◆ WHAT YOU ARE ASKED TO DO ◆
Only one stretch of the records below is wanted: the lines from the one holding "Answer in list order." through the one holding "2) soldering iron (479,160,805,648)". Return it exactly, both ends included.

◆ RECORDS ◆
════════════════

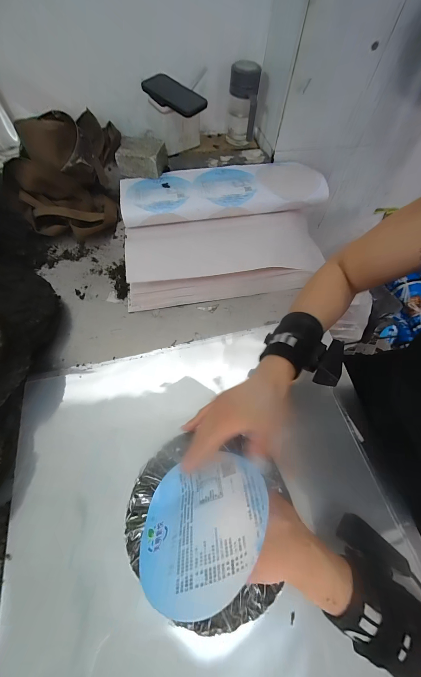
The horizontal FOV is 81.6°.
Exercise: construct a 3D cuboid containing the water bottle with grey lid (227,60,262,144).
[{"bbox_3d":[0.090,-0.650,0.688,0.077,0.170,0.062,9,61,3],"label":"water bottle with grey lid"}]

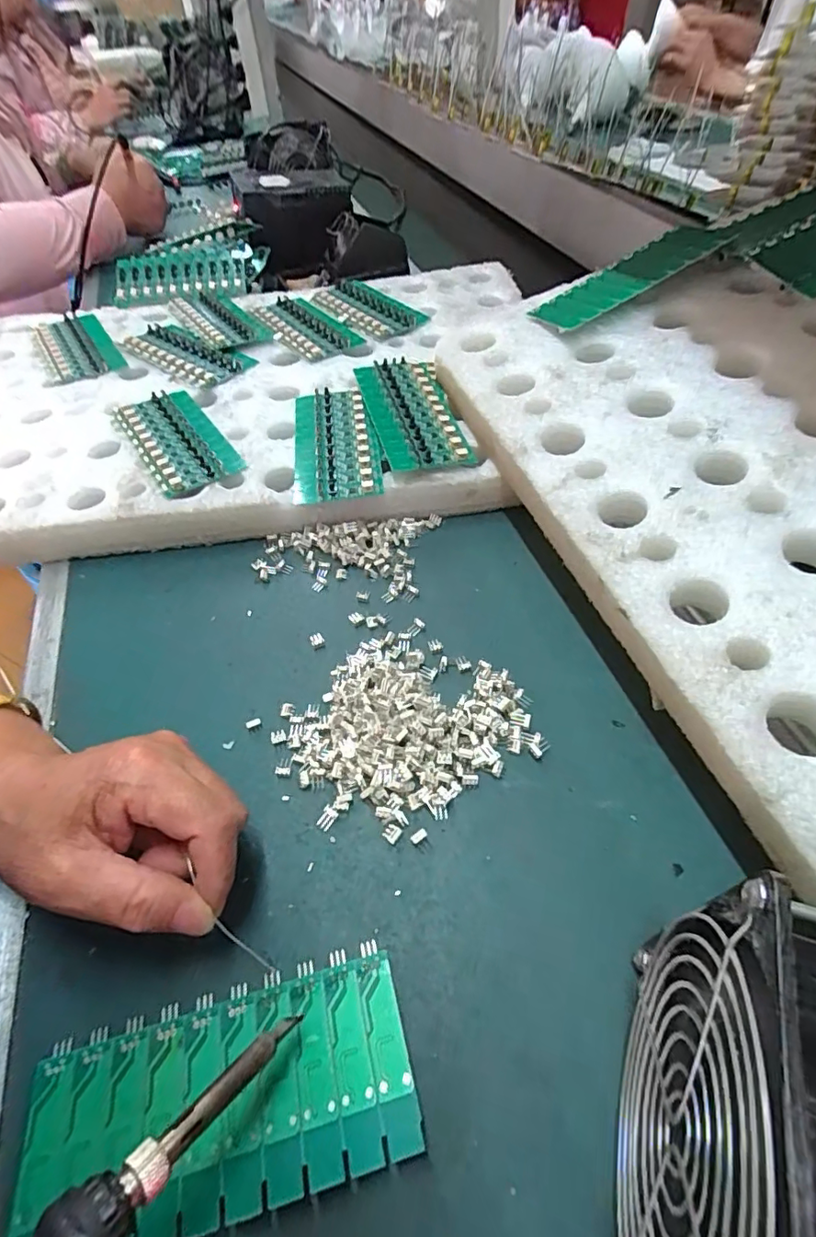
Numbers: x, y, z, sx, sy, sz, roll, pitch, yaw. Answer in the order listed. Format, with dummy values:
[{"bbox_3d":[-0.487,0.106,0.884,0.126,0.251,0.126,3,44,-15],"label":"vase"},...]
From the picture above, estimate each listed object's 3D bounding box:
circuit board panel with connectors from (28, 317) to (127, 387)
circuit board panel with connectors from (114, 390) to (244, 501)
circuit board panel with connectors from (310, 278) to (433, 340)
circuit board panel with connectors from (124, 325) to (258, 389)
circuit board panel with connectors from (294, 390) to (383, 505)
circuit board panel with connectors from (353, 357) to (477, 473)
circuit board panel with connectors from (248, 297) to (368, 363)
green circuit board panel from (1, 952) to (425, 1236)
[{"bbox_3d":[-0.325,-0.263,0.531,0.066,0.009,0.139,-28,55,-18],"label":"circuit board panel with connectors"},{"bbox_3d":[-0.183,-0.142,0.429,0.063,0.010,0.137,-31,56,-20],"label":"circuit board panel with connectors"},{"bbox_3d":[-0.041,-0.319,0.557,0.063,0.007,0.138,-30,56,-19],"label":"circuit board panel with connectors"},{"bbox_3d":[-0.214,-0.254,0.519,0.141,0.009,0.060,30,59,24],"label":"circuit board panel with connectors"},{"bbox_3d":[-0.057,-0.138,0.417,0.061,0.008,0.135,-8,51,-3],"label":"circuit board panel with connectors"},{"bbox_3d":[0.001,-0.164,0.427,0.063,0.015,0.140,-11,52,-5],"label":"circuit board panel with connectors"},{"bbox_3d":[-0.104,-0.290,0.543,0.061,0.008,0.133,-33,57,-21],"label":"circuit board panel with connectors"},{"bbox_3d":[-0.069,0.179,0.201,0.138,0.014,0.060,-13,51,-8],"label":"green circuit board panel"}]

════════════════

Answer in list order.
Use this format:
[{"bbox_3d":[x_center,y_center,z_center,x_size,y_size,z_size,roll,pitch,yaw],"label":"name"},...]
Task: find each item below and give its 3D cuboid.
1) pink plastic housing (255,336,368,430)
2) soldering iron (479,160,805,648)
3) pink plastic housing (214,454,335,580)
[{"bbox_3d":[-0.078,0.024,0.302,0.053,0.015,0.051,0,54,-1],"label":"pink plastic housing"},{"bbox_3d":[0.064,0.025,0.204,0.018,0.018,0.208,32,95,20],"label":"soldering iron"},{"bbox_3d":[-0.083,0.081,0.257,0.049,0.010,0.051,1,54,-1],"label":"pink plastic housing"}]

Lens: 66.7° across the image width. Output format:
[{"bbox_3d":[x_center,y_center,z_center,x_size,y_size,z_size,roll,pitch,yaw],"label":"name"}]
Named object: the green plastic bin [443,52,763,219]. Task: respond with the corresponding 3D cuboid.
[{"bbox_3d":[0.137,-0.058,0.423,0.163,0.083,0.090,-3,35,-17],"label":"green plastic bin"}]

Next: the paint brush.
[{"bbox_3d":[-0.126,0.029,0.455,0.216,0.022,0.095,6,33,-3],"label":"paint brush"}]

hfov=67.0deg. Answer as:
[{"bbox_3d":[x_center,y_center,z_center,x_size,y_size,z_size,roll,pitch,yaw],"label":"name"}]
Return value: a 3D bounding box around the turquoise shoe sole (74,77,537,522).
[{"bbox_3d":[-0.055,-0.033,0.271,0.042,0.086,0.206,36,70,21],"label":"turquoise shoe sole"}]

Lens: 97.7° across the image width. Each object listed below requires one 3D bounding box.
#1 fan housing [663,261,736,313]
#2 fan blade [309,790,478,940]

════════════════

◆ RESPONSE AREA ◆
Answer in list order.
Use this format:
[{"bbox_3d":[x_center,y_center,z_center,x_size,y_size,z_size,roll,pitch,yaw],"label":"name"},...]
Task: find each item below and give its 3D cuboid.
1) pink plastic housing (255,336,368,430)
2) soldering iron (479,160,805,648)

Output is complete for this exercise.